Thursday, July 19, 2012

Players Meet World: The next

Almost all of the questing that's been done in my setting has happened within the borders of the centrally-located kingdom of Myralon. That being as it is, here's a quick guide to Myralonian politics and culture.

Myralon – Situated roughly in the center of Skovorod, Myralon is a rough and tumble society that greatly values personal freedom, glory, and honor. The capital of Myralon is also named Myralon, though natives simply refer to it as “The Capital”.

Myralon's political structure starts with the the common man. The common man is responsible for himself and his household. He is expected to learn a trade and fight in the army if necessary. Above the common man are the big land owners, distinguished by owning enough land that at least two other families live and work the property. There is no official title for big land owners, though, if they are rich enough to erect a keep or castle, the title of lord is customary.

Lords are responsible for the protection of their property and the people who live and work on it.

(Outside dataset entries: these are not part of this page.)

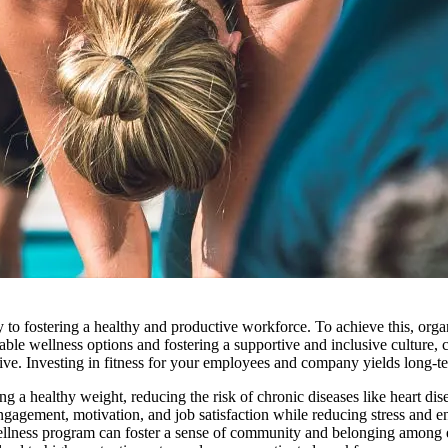
to fostering a healthy and productive workforce. To achieve this, organ
ble wellness options and fostering a supportive and inclusive culture, c
tive. Investing in fitness for your employees and company yields long-te
ing a healthy weight, reducing the risk of chronic diseases like heart dis
agement, motivation, and job satisfaction while reducing stress and e
ellness program can foster a sense of community and belonging among 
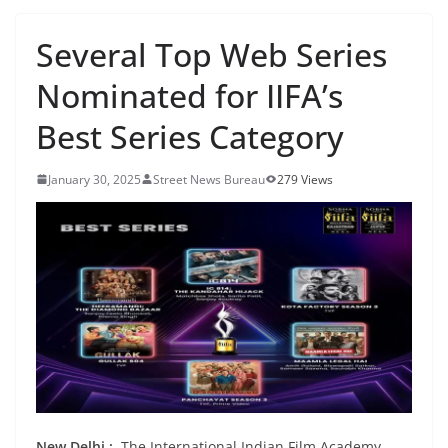
Several Top Web Series
Nominated for IIFA’s
Best Series Category
January 30, 2025
Street News Bureau
279 Views
New Delhi :
The International Indian Film Academy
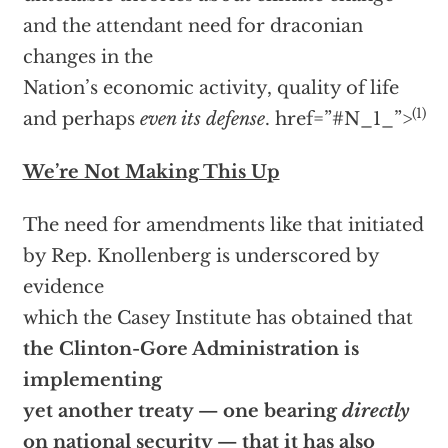
and the attendant need for draconian
changes in the
Nation’s economic activity, quality of life
(1)
and perhaps
even its defense
.
href=”#N_1_”>
We’re Not Making This Up
The need for amendments like that initiated
by Rep. Knollenberg is underscored by
evidence
which the Casey Institute has obtained that
the Clinton-Gore Administration is
implementing
yet another treaty — one bearing
directly
on national security — that it has also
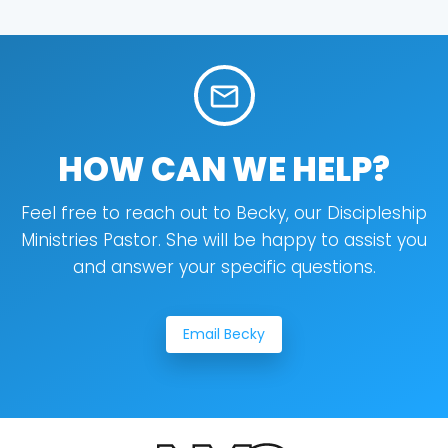
mail_outline
HOW CAN WE HELP?
Feel free to reach out to Becky, our Discipleship
Ministries Pastor. She will be happy to assist you
and answer your specific questions.
Email Becky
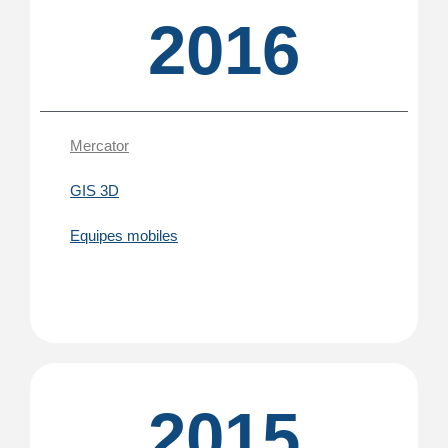
2016
Mercator
GIS 3D
Equipes mobiles
2015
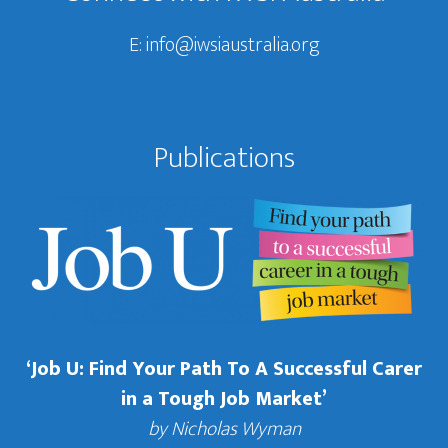
E:
info@iwsiaustralia.org
Publications
‘Job U: Find Your Path To A Successful Carer
in a Tough Job Market’
by Nicholas Wyman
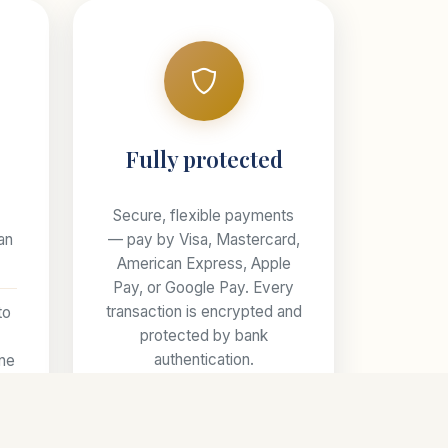
s
Fully protected
Secure, flexible payments
an
— pay by Visa, Mastercard,
American Express, Apple
Pay, or Google Pay. Every
transaction is encrypted and
to
protected by bank
authentication.
one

It is not uncommon for lords, especially wealthy ones, to form alliances. It is equally common for blood feuds to break out that can last generations. Lords are free to tax the land they own, and indeed they must, as each lord owes a yearly tithe and tribute to the church and king, respectively. Wars are tolerated between lords so long as no one complains too loudly to the king, the war doesn't get too big, and Myralon itself is not currently at war with another country.

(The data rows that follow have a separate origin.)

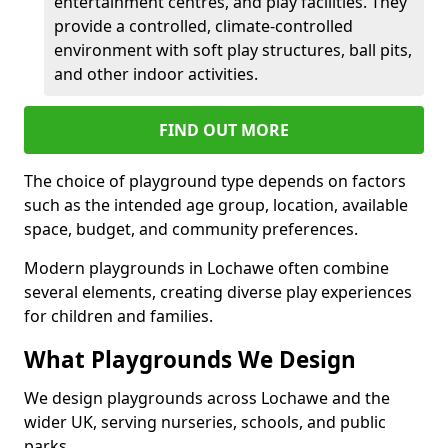
entertainment centres, and play facilities. They
provide a controlled, climate-controlled
environment with soft play structures, ball pits,
and other indoor activities.
FIND OUT MORE
The choice of playground type depends on factors
such as the intended age group, location, available
space, budget, and community preferences.
Modern playgrounds in Lochawe often combine
several elements, creating diverse play experiences
for children and families.
What Playgrounds We Design
We design playgrounds across Lochawe and the
wider UK, serving nurseries, schools, and public
parks.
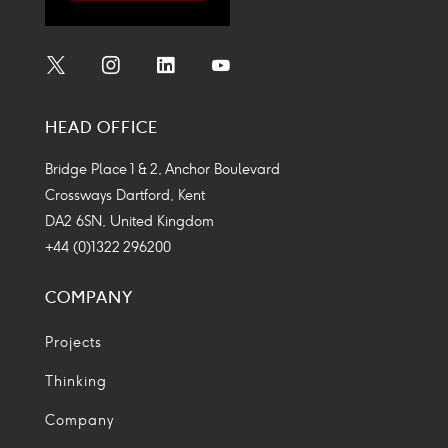
Social
Social
Social
Social
Media
Media
Media
Media
HEAD OFFICE
Icon
Icon
Icon
Icon
Bridge Place 1 & 2, Anchor Boulevard
Crossways Dartford, Kent
DA2 6SN, United Kingdom
+44 (0)1322 296200
COMPANY
Projects
Thinking
Company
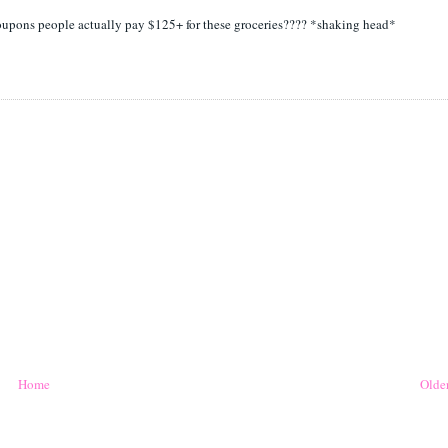
coupons people actually pay $125+ for these groceries???? *shaking head*
Home
Older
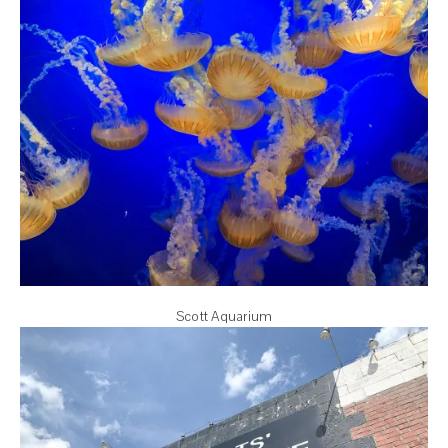
Scott Aquarium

Above the lesser lords are the high lords, vassals chosen by the king himself. These high lords typically take the title of duke or baron or even prince (if the high lord in question has a good claim to the royal family). These high lords are responsible for the lesser lords and command their loyalty.
The king himself is usually descended through a patriarchal line, though there is no special significance to being a first born son, or even a son. The most fit child to rule will succeed the current ruler as the new monarch upon the abdication or death of the old. In cases where no successor has been named, civil war is always a possibility. Adding to the chance of civil war is the fact that no Myralonian royal family has ever declared a Divine Right of Kings, meaning that anyone who has enough balls and enough support from the lords and high lords can become king or queen.

Personal honor is of extreme importance in Myralonian society and is expected to be defended at all costs. Insulting someone's honor is a deadly serious act and duels are not uncommon. In fact, a good fist fight is considered the first step in solving most disputes. There is, however, a stigma attached to a person being seen as too eager to fight. Being overly anxious to indulge in violence can be seen as a sign that one is too stupid to find any other solution.

Myralonian law seeks first to respect the rights of the individual with the understanding that the individual will then do the honorable thing and respect the rights of the state.

Aristocratic Myralonians tend to favor robes and other comfortable garments with heads of families or other important persons wearing ceremonial breastplates often made of precious metals and encrusted with gems. Circlets, similarly decorated, are also popular. Fine fur is considered to be restricted to the royal family. Lower classed people wear whatever they can. Openly wearing arms and armor is accepted and is often a way for non-aristocrats to display their wealth and prowess.

Myralon's peacetime army consists of volunteers sworn to the service of a lord. This volunteer army is typically small and spends most of its time on guard or patrol duty. In times of war, lords are known, however, to conscript any able-bodied man into service. Female warriors are not unknown, however, it is considered “impolite” to conscript a woman.
The king's own army consists of the best warriors in the land who have proved themselves in battle. Known as the Myrmidons, these warriors are unquestionably the finest foot soldiers in Skovorod. There is more information on Myrmidons in the Complete Fighter's Handbook.

The Irevarian Church is big in Myralon, especially the Order of Saint Cuthbert. The influence of the church is comparable to that of the Catholic Church during the dark ages and Renaissance. A town is not considered a town unless it has some kind of shrine or chapel dedicated to the worship of Irevar. Worship of Irevar is the official state religion. However, one does not have to go far to find people worshiping as they please. In the capital, openly worshiping another god is frowned upon, usually by church “officials” wielding heavy clubs. Demi-humans, however, are often spared this harsh treatment, and a quick claim of a dwarf forebear somewhere down the line will usually grant sanctuary.

Magic is all but unknown in Myralon. The king and some other influential lords will have a court magician, but most folk will go there whole lives without seeing magic or a magical item. The royal family posses one or two such relics and nearly every lord and vassal has at least a +1 sword lying around, but anything of greater enchantment is considered to be an artifact from before The Consolidation (more on that later). 

Myralon consists of mostly humans, though, there is a good smattering of halflings, and a load of dwarves. Many dwarves immigrated to Myralon, especially in the north and most notably in the capital where five dwarven clans transplanted themselves and quickly assumed control of Myralon's financial institutions. It is rumored that these clans also absorbed the thieves' guild.

Myralon is based on Greco-Roman and Britanical culture.